Month: October 2012

An Oversight

Object Relational Mappers have a dream. Their dream is that the mechanics of creating, reading, updating and deleting can be abstracted away and need not be thought about.

I have a dream, too. My dream is that the fact that creating, inserting, updating and deleting is going on can be abstracted away and need not be thought about.

The ORM dream has a big ol’ flaw, to the extent that I am sceptical about the use of ORMs in general. The flaw is that the right way to do CRUD operations depends rather heavily on the domain and the application in question.

My dream should not be vulnerable to that particular flaw, though, because I’m trying to abstract away those operations entirely. Or so I thought right up until yesterday, when I realised that since my approach is to first convert the programmer’s code into a form that does have CRUD operations, I’m going to have the ORM problem from then onwards.

And it’s worse, because when you call the CRUD operations yourself you can exercise a fair degree of control over what goes on. When the CRUD invocations are automatically generated, that control would have to be exercised by hints and indirect suggestions.

Bugger.

3 Approaches

In today’s fantabulous outing, marvel at three approaches to efficient implementation!  Ride the wave of perplexity that is the function from a list of inputs to the current state! Gaze in wonder at the persistent storage of that current state!

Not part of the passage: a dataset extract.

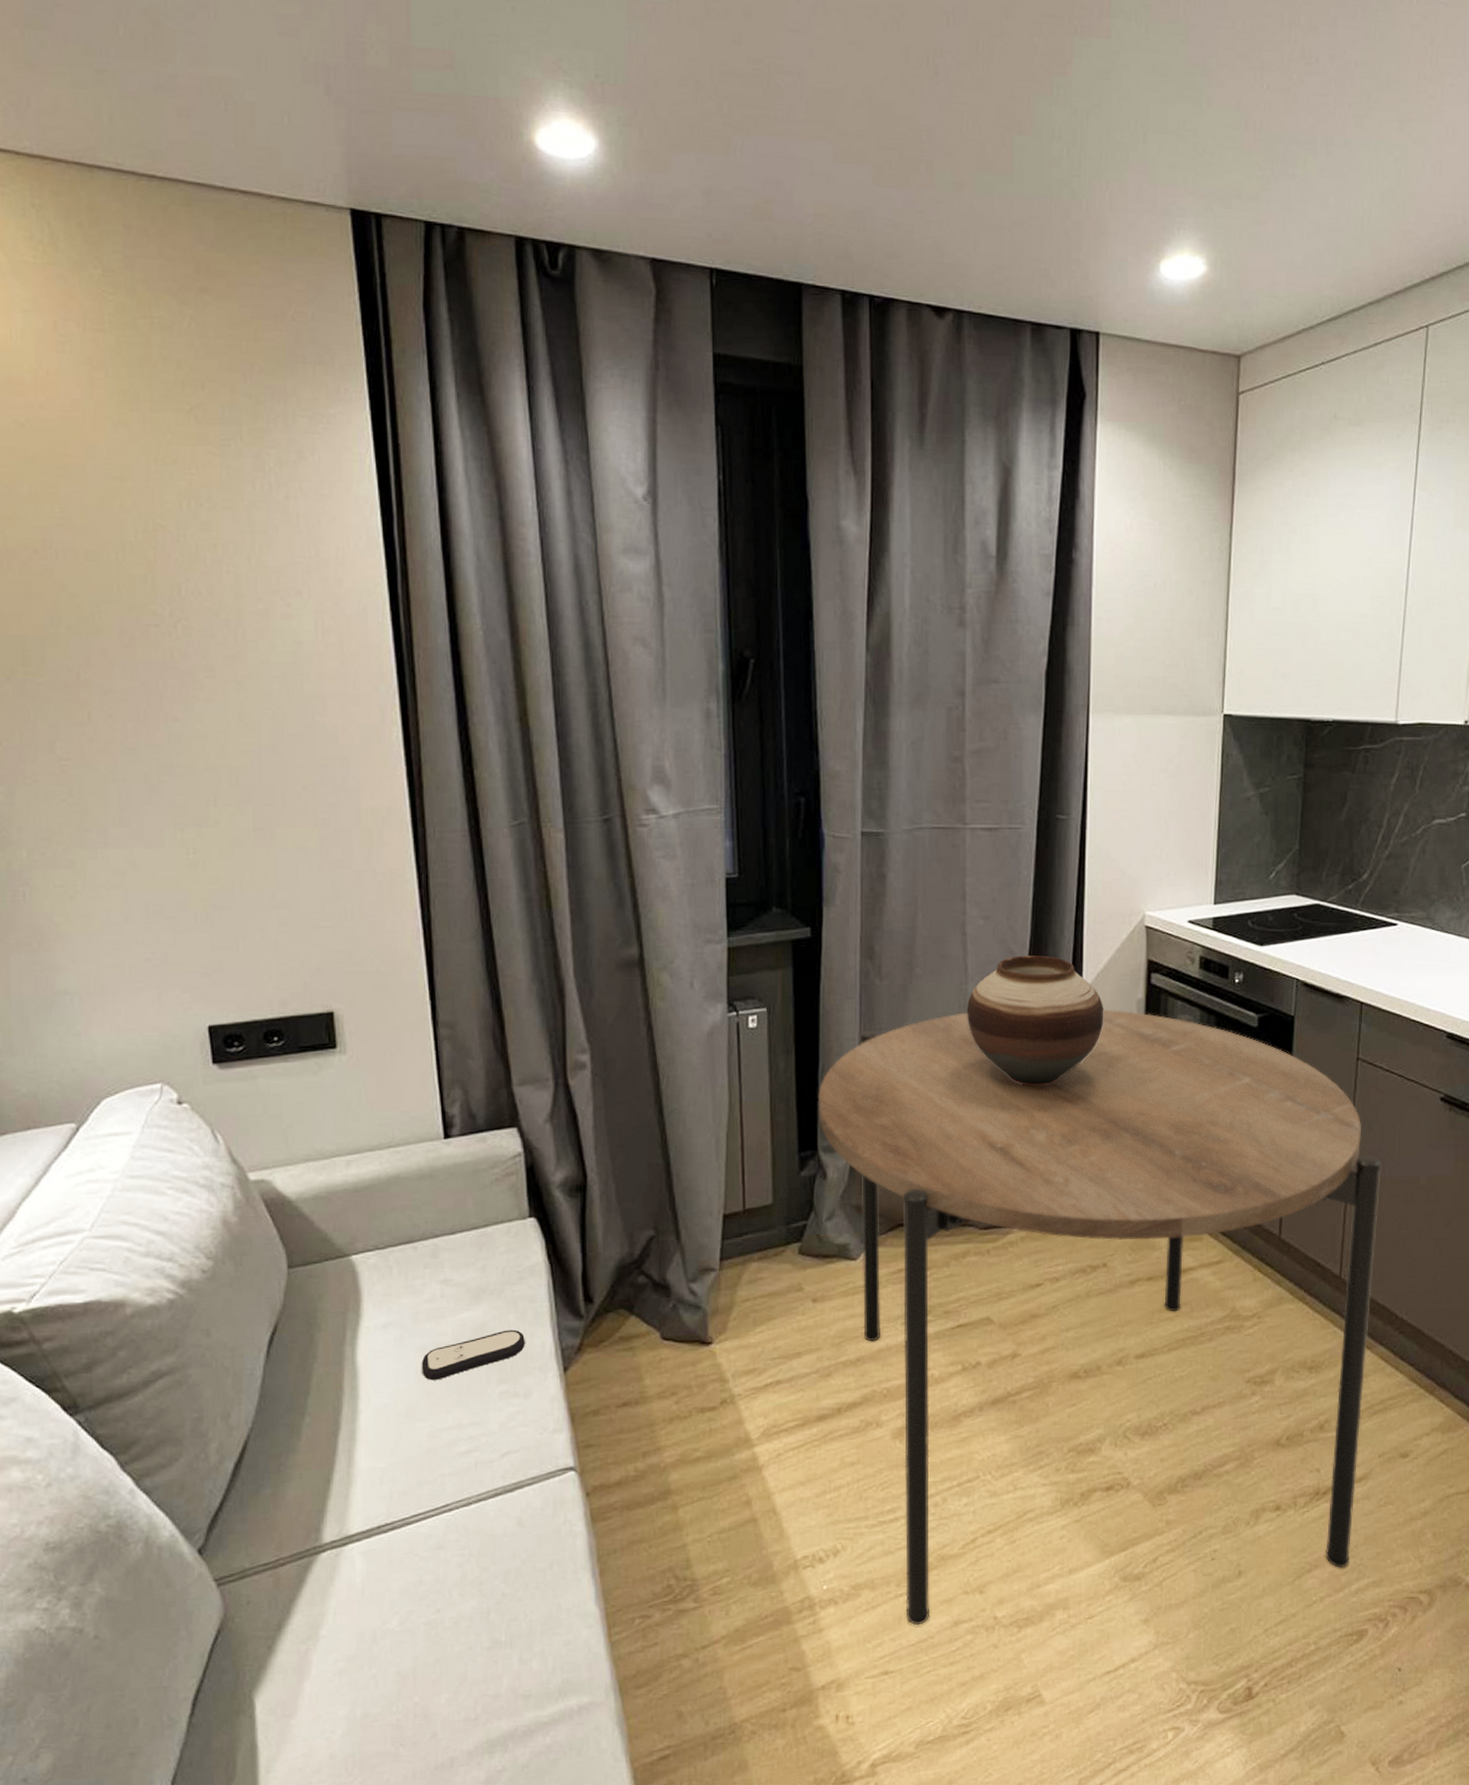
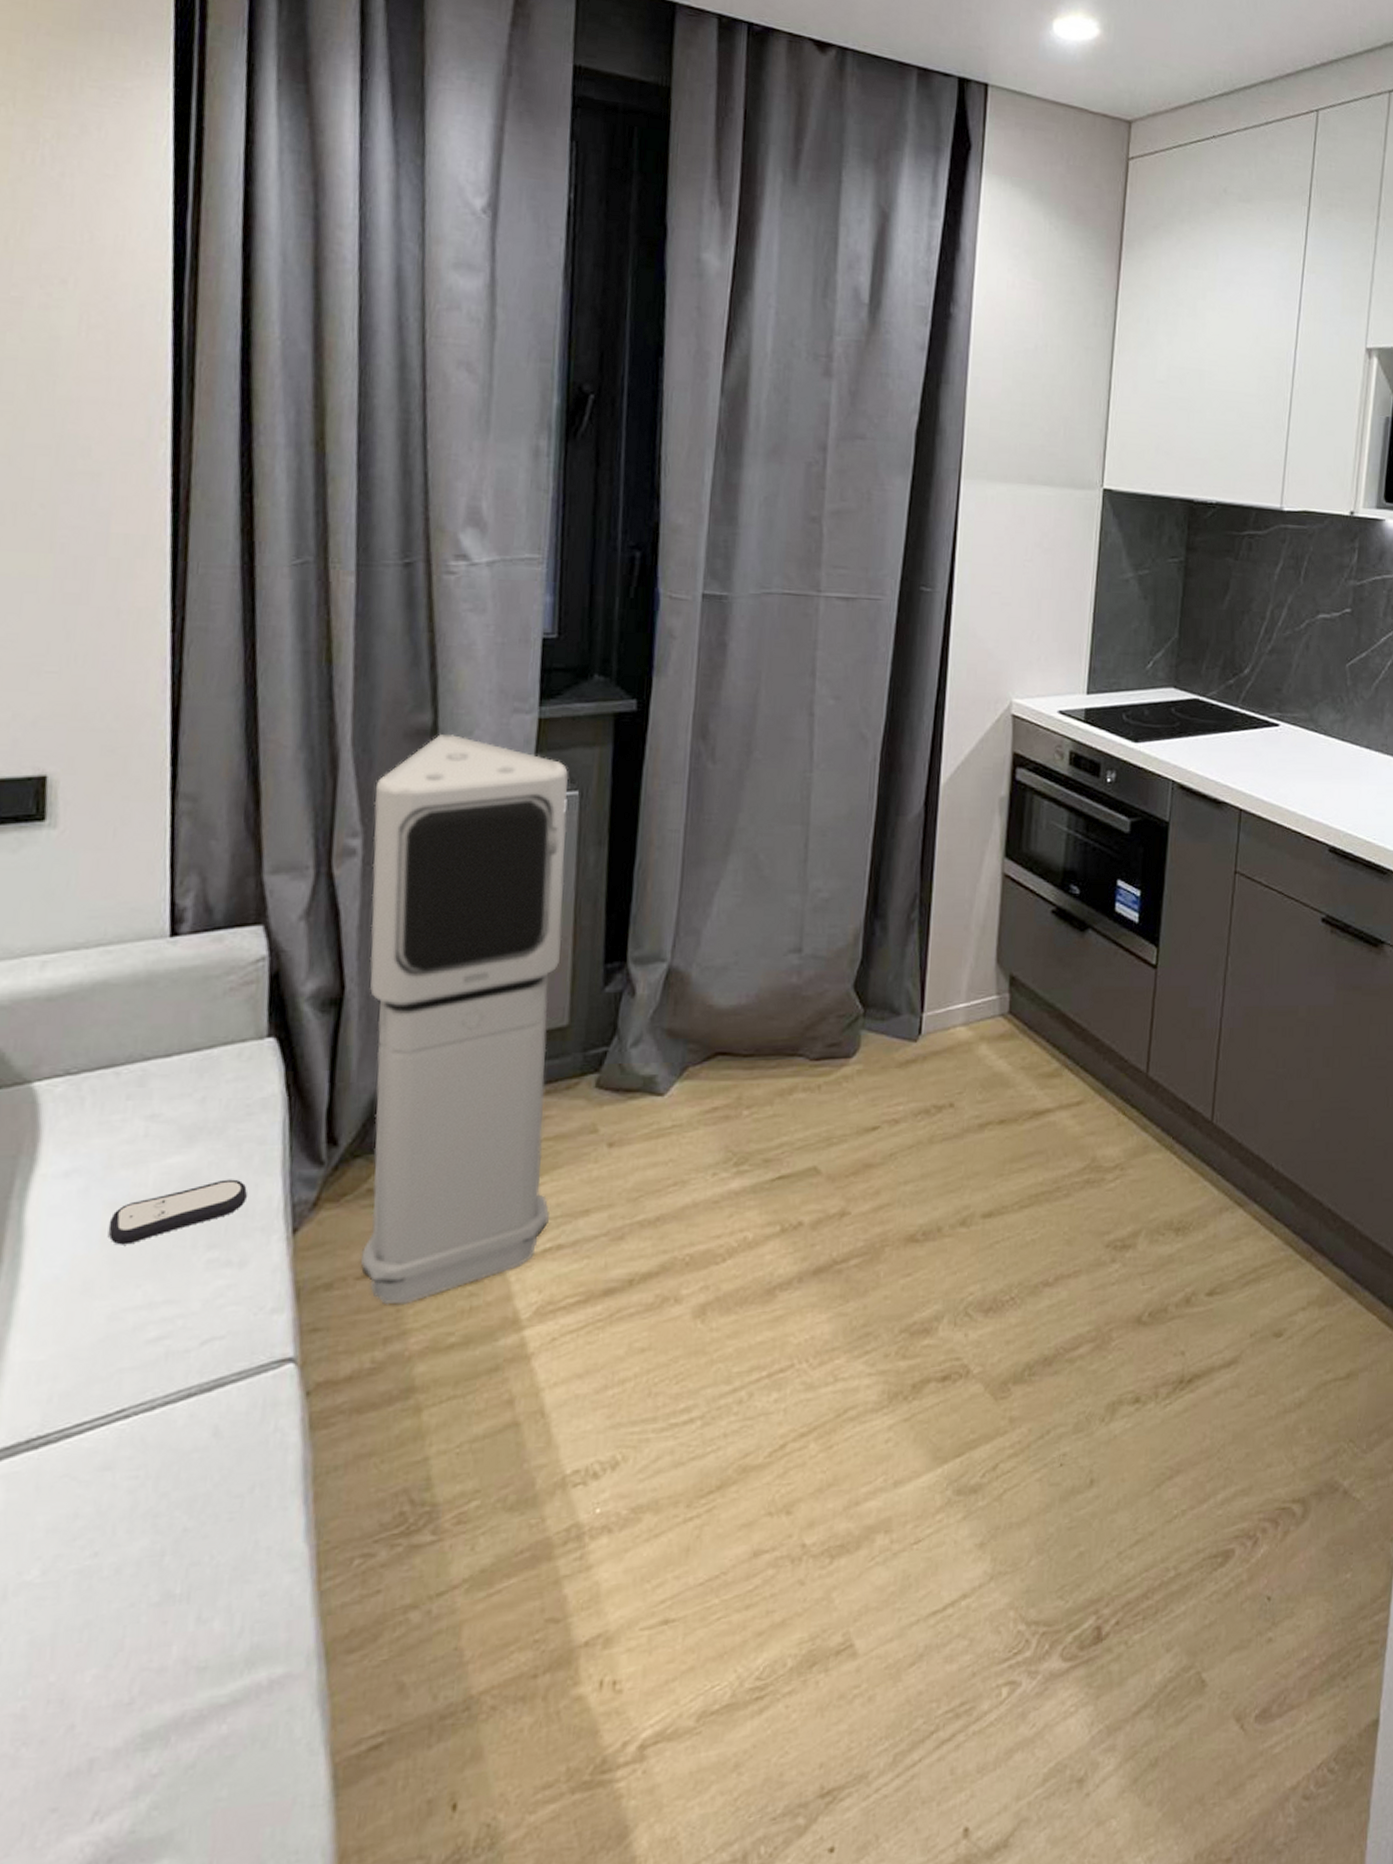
air purifier: none [596,964,768,1427] -> present [361,734,569,1305]
dining table: present [818,1009,1381,1626] -> none [630,804,1259,1558]
vase: present [966,955,1104,1085] -> none [809,742,963,891]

Option 1 – incrementalisation

In this approach, we take a state function f, that takes a list of inputs and produces current state, and produce an incrementalised state function, that takes a change in the list of inputs to the resulting change in the current state. Liu gives a systematic approach for deriving the incrementalised versions of functions.

Advantages

  • It enables a neat way of making a highly responsive UI. As well as incrementalising the state function, you also incrementalise the view function (a function from state to HTML). On the client, you can run the incrementalised state function, pass its output to the incrementalised view function, and apply the resulting change to the DOM. (this works)
  • It lends itself to a really cute way of integrating with a data store: write a function that takes the system state and returns a relational representation of that state. Then incrementalise that function. Any time the system state changes, you can pass that change into the incrementalised relational representation function and hit the database with its output. Shiny! (I haven’t done this yet)

Disadvantages

  • The wording of Liu’s paper is very careful. What they have is a systematic approach for deriving incrementalised versions of functions. What they don’t have is a fully-automated approach. There needs to be some user interaction or some hinting (in the general case) in order to produce an incrementalised version of a function.
  • When you have an inner function that uses free variables, and the values of those free variables can be affected by a change, the incrementalised versions start to get pretty hairy and potentially rather inefficient. The current version of my code assumes that any free variables used will not change, which is obviously not true in general.
  • At the moment I have an informally specified bug ridden implementation of less than half of Liu’s technique.

Option 2 – Partial Evaluation

Partial evaluation is where you take a program of n inputs, then provide some subset of those inputs and evaluate the program with respect to those inputs. This isn’t immediately applicable to this state-updating shenanigans, because there’s no provision there for changing inputs.

Instead of running the partial evaluator directly on a program that takes a list of inputs and returns a state, we can augment the program with a new top level function:

return state(cons(new_input, inputs))

Assuming the partial evaluator unfolds that cons, we’re in with a chance of getting a program that incorporates a new input without doing too much stuffing around. It’s not at all clear how you might get the state into a persistent data store with this approach, but worse then that, the resulting program won’t know how to capitalize on existing bits of state. This is probably surmountable by memoizing computation of bits of the state, but if you’re going to go there…

Option 3 – Adaptive Computation

Adaptive computation (after Acar) is where you think of a program as building up a dependency graph of values. The final output depends on a bunch of intermediate values, which depend on other intermediate values, which ultimately depend on the program’s inputs.

There’s no obvious barrier to storing that whole dependency graph in some sort of persistent store. Obviously, this is going to be a much weirder database than Option 1 gives you; but on the other hand, this approach naturally gives you much more fine-grained change propagation behaviour. That means you don’t have to worry about free variables making stuff confusing. More importantly, it is fully automatable. You just feed your program into the madhouse, and off it goes.

Similar AJAXyness to that of Option 1 is imaginable, but vastly more intricate: you must ship the portions of the dependency graph relevant to the client’s computation down to it. Determining in advance which portions will be relevant is quite likely to be vulnerable to the halting problem, so you’ll have to either send too little (and have a lazy loading strategy to get other data that you need on the client) or too much (and clog the intertubes, OMG).

This option is closest to the approach taken by Asana’s Luna and by Meteor.

Parenthetically: I was amused to discover that with Option 1, the efficient thing to do is to cons a new input onto the head of the list. With this option, the efficient thing to do is to replace the empty list at the end of the input list with a singleton list containing the new input.

Conclusion

I’m sticking with Option 1 for now. I’m about to attempt integrating with a database; if that goes badly, Option 3 is going to start looking much better. Again.